Apart from Trump’s firing of Comey, this is the ONLY other time an FBI Director was fired

On Tuesday, US President Donald Trump fired Director of the Federal Bureau of Intelligence, James Comey.

Comey’s sack sparked outrage in the US, especially on social media.

Many Americans came out guns blazing. They made reference to the “other time” an FBI director was fired, accusing former president Richard Nixon of being the first president to fire an FBI chief. But they were absolutely wrong.

The accusation gathered momentum so much that #NIxonian started trending on Twitter. But they were absolutely wrong. Nixon never sacked any FBI director, he only ordered the firing of Archibald Cox, the special prosecutor charged with the investigation into the Watergate scandal. That led to the resignations of his attorney general, Elliott Richardson, and his deputy attorney general, William Ruckelshaus.

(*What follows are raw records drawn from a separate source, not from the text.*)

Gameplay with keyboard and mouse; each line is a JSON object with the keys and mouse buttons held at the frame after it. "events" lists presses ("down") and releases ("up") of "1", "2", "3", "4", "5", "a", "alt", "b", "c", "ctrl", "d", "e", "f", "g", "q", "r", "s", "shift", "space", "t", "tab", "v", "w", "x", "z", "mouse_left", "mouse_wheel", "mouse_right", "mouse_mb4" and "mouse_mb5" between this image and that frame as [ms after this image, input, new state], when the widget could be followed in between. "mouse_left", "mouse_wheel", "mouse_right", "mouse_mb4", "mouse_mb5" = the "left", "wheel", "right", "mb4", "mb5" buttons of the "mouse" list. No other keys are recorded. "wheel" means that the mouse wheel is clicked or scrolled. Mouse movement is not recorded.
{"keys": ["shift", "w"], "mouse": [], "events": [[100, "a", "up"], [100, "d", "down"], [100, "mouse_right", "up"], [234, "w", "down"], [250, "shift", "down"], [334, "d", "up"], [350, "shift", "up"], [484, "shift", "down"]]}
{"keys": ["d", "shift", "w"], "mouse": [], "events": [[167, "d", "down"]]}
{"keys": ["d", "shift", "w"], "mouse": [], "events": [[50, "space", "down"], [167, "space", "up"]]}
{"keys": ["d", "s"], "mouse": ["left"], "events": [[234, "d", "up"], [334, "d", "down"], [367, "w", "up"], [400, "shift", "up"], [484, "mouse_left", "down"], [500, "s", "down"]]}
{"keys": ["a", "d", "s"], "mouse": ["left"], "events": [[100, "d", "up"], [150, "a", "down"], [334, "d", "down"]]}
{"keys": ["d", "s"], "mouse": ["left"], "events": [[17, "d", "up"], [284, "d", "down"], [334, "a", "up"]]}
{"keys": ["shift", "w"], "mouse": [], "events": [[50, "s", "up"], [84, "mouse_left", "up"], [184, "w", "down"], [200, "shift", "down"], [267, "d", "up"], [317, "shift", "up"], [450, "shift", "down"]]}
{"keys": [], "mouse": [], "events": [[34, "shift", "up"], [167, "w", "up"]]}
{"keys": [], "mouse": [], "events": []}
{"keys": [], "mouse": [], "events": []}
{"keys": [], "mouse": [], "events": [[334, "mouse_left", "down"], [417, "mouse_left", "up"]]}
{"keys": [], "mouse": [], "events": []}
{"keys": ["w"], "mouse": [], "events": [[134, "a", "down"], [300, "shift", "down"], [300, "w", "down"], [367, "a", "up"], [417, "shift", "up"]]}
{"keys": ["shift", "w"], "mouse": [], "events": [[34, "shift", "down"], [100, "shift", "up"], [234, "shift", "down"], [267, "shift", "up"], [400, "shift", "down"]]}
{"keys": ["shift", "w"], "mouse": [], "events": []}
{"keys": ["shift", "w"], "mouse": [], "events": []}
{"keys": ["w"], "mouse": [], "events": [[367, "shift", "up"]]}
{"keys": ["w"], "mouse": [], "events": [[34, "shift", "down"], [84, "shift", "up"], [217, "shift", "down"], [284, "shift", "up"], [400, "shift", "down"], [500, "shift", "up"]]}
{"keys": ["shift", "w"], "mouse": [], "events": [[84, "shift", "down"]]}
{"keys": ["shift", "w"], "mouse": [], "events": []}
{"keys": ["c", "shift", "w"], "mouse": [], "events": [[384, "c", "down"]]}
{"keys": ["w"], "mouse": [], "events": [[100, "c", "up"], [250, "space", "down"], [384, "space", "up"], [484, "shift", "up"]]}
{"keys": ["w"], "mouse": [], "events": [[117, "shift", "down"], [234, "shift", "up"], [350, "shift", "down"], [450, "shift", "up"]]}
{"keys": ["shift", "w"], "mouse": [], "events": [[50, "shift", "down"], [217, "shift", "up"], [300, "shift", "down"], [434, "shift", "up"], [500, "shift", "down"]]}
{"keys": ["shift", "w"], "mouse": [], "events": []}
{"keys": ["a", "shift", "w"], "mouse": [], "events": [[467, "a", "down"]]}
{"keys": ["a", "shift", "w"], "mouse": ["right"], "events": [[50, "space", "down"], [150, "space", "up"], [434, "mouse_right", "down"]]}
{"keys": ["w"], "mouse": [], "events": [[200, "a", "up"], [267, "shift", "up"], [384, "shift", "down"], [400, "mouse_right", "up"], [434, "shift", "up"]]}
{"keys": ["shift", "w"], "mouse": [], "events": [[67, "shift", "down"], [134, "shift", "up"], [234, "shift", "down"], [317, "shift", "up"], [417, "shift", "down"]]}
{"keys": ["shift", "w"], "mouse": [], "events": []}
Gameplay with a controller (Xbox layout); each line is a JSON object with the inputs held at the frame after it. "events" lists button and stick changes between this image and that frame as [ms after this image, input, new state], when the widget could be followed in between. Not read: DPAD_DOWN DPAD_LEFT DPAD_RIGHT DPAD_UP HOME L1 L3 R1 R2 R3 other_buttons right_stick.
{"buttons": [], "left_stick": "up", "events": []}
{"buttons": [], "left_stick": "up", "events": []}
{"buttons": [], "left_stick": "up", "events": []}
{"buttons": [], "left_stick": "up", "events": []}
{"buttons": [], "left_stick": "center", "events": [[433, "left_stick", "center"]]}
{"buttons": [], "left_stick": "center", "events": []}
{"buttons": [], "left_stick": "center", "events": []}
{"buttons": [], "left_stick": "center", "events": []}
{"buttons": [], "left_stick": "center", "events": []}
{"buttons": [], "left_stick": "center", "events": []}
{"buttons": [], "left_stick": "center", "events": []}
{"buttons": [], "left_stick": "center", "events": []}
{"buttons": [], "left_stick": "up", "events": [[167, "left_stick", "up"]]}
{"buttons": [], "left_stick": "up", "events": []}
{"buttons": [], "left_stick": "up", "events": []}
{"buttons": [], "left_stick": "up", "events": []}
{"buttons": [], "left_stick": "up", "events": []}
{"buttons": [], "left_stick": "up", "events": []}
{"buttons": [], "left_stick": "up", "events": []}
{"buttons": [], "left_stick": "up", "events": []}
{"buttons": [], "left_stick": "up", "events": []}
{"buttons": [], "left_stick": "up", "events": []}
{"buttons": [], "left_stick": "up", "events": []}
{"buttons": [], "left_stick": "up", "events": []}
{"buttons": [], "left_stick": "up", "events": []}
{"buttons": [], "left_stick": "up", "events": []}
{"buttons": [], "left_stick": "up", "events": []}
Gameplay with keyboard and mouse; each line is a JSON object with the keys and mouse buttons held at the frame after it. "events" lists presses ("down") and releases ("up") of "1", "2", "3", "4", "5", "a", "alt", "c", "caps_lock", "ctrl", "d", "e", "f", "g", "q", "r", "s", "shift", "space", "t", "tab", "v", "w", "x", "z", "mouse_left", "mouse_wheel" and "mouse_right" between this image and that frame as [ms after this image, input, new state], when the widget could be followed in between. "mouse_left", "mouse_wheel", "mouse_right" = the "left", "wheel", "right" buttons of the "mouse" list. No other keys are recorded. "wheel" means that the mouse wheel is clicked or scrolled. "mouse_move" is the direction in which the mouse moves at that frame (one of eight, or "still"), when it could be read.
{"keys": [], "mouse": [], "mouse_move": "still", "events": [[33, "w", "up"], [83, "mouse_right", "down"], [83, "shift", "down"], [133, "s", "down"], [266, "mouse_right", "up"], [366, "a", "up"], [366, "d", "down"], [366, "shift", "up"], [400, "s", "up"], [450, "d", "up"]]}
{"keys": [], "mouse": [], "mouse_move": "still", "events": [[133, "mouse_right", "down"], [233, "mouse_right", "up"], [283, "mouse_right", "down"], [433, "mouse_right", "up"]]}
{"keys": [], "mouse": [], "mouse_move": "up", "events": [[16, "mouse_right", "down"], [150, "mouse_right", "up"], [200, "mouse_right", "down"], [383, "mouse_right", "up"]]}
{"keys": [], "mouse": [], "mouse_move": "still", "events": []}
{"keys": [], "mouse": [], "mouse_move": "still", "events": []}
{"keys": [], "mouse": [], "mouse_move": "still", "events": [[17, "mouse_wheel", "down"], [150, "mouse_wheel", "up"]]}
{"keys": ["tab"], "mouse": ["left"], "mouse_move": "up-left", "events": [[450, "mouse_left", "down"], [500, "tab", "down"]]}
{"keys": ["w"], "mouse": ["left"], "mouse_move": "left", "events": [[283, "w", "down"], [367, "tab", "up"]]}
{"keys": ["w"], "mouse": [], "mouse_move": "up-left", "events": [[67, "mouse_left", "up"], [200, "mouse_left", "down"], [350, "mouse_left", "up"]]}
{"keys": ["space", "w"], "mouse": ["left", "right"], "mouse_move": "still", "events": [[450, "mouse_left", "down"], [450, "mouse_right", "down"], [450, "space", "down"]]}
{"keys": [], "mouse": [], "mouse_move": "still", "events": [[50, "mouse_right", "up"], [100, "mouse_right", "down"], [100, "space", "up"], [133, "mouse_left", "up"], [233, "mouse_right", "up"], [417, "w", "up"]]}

But debunking that claim, the Nixon Libray tweeted, “FUN FACT: President Nixon never fired the Director of the FBI #FBIDirector #notNixonian.”

But the first ever time an FBI director was fired was 24 years ago.

In 1993, President Bill Clinton kicked out then FBI director, William Sessions after he refused to step down voluntarily.

Sessions, who was appoointed by Ronald Reagan was fired for ethical reasons.

He was under investigation by the Justice Department’s Office of Professional Responsibility during George H.W. Bush’s final year in office.

According to the Los Angeles Times, “The Justice Department report found, among other things, that Sessions had engaged in a sham transaction to avoid paying taxes on his use of an FBI limousine to take him to and from work, that he had billed the government for a security fence around his home that provided no security and that he had arranged business trips to places where he could meet with relatives.”

Sessions dismissed the findings and refused to resign.

Clinton’s then attorney general, Janet Remo recommended Sessions dismissal.

“We cannot have a leadership vacuum at an agency as important to the United States as the FBI,” Clinton said at a White House news conference. “It is time that this difficult chapter in the agency’s history is brought to a close.”